| ← 364 | 365 | 366 → |
- Cardinal: three hundred sixty-five
- Ordinal: 365th (three hundred sixty-fifth)
- Factorization: 5 × 73
- Divisors: 1, 5, 73, 365
- Greek numeral: ΤΞΕ´
- Roman numeral: CCCLXV, ccclxv
- Binary: 101101101_{2}
- Ternary: 111112_{3}
- Senary: 1405_{6}
- Octal: 555_{8}
- Duodecimal: 265_{12}
- Hexadecimal: 16D_{16}

= 365 (number) =

365 (three hundred [and] sixty-five) is the natural number following 364 and preceding 366.

==Mathematics==
365 is a semiprime centered square number. It is also the fifth 38-gonal number.

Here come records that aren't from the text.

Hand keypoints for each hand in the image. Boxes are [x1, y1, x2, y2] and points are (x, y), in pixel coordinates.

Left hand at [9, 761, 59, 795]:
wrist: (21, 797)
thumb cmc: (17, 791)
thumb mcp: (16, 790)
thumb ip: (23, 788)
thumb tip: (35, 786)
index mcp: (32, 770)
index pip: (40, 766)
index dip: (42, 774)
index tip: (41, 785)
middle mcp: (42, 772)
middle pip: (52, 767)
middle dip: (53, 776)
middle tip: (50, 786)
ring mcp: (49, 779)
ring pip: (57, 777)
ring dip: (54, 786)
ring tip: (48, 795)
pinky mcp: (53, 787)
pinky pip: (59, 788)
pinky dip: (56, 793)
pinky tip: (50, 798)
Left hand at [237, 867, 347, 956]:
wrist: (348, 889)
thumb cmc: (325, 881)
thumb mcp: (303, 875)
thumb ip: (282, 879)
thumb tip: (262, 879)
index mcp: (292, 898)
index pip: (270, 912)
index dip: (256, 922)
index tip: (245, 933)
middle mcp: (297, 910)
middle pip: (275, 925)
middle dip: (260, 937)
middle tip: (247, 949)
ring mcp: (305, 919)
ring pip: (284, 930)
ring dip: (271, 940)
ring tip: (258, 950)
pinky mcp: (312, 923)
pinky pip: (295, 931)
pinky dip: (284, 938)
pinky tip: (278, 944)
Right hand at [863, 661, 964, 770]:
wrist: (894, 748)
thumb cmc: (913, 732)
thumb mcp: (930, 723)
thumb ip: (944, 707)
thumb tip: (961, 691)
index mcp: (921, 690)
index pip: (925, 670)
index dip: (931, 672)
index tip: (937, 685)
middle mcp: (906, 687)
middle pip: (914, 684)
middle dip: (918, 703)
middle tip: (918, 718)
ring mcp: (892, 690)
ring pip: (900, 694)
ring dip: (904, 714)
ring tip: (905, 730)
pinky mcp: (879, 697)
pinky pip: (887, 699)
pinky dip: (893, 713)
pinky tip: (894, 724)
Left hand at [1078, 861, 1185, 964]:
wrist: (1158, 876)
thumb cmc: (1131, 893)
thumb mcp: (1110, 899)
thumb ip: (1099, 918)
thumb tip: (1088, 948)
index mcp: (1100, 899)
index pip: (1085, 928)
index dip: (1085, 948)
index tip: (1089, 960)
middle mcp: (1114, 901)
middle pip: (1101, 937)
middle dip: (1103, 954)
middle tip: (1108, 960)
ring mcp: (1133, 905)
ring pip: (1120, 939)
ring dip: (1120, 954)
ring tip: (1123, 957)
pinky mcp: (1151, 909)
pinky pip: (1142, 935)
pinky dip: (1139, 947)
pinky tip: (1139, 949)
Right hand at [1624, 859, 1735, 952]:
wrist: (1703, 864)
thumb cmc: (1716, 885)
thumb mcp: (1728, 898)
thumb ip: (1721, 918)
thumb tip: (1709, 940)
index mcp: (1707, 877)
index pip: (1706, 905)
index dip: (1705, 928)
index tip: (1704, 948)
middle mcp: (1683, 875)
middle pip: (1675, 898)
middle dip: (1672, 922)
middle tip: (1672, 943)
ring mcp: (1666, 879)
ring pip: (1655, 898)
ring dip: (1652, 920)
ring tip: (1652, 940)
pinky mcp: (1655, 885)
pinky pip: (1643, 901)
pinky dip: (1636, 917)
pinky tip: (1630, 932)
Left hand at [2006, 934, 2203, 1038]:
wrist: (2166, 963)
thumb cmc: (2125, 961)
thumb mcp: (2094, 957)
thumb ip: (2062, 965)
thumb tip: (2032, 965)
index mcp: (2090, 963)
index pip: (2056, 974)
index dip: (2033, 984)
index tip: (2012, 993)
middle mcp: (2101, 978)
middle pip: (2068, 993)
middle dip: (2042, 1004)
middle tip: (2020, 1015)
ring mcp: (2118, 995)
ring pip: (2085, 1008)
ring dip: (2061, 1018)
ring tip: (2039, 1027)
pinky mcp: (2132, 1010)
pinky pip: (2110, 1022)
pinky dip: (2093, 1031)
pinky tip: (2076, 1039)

It is the smallest number that has more than one expression as a sum of consecutive square numbers:

$365 = 13^2 + 14^2$
$365 = 10^2 + 11^2 + 12^2$

==Timekeeping==
There are 365.2422 solar days in the mean tropical year. Several solar calendars have a year containing 365 days. Related to this, in Ontario, the driver's license learner's permit used to be called "365" because it was valid for only 366 days. Financial and scientific calculations often use a 365-day calendar to simplify daily rates.